The weakness of the rouble is hurting Russia, which has lost tens of billions of dollars because of sanctions imposed by the West in the Ukraine crisis, Prime Minister Dmitry Medvedev said on Wednesday.
In a sober assessment of an economy edging towards recession, Medvedev said Russia should reduce its reliance on energy exports, which makes it vulnerable to falls in the global price of oil.
But he said Russia still had options, such as its companies and banks turning to Asia for funds and boosting domestic production to reduce dependence on imports, and added that history proved sanctions could not hold back a country for long.
The weakening of the rouble "has a certain impact on the budget, on how it balances and for a number of other reasons too, but nevertheless ... a substantial weakening of the rouble is not advantageous for the state and the economy," Medvedev said in the interview with Russian television channels.
The rouble has fallen around 40 percent against the dollar since June, fuelling inflation and hitting gross domestic product.

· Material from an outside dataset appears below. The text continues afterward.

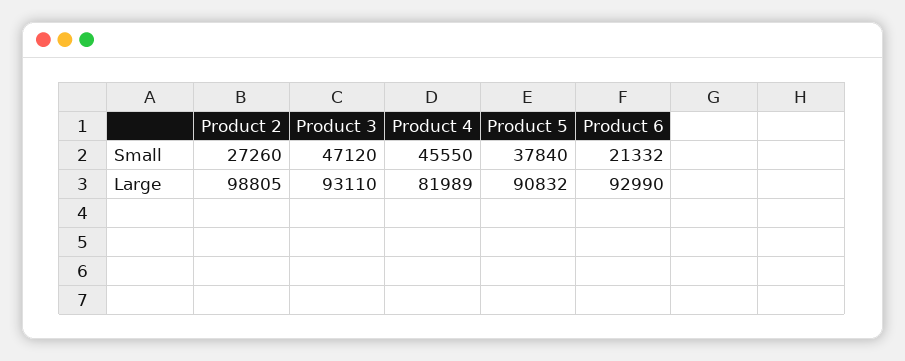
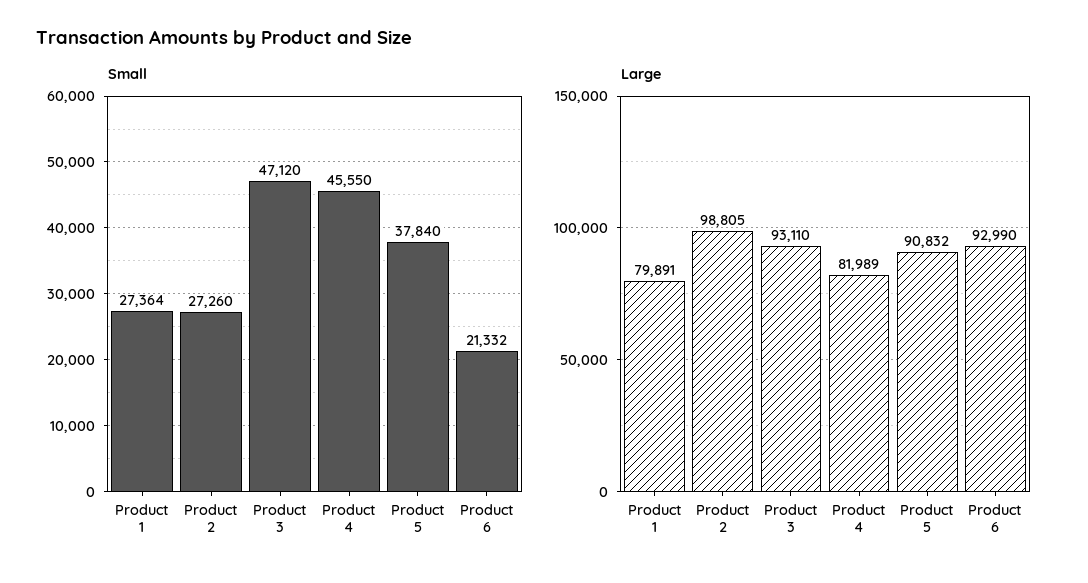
Small, Product 1: none -> 27364
Large, Product 1: none -> 79891

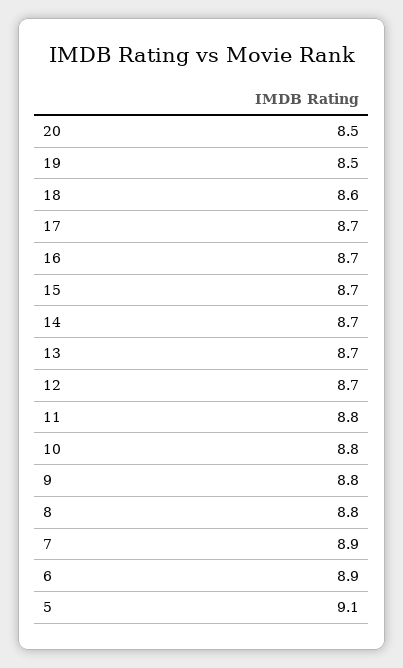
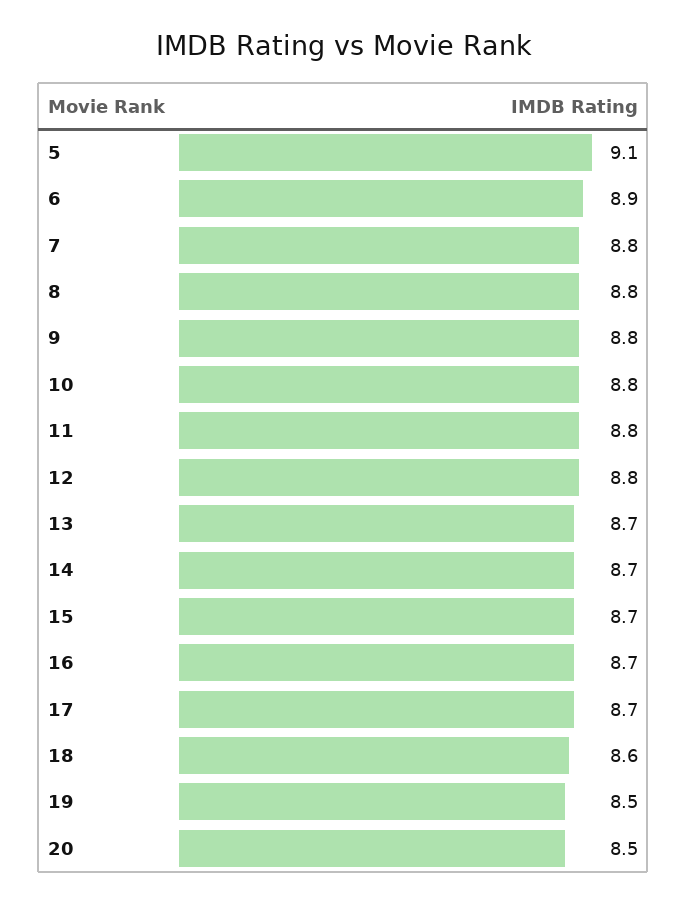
12: 8.7 -> 8.8
7: 8.9 -> 8.8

Asked about the impact of the Western sanctions, Medvedev said: "Our economy, probably, has lost tens of billions of dollars."
Echoing President Vladimir Putin, he said sanctions hurt not only Russia, but also those who imposed them.
The prime minister, who was president for four years until Putin's return to the Kremlin in 2012, said there were tough times ahead. But he underlined that all Russians, including officials, were in the same position.
He said he held his money in roubles as he was paid in roubles - a sensitive topic as the sinking currency prompts Russians to change their money into hard currency.
Asked whether officials had access to luxuries that others could not buy as often happened in Soviet times, Medvedev said there was no preferential treatment.
"As for the government canteen, in no way does it differ from any other canteen," he said.
"In Soviet times it had discount prices, special food products. But there is no such thing anymore; no oysters, nothing that would not be available in other places."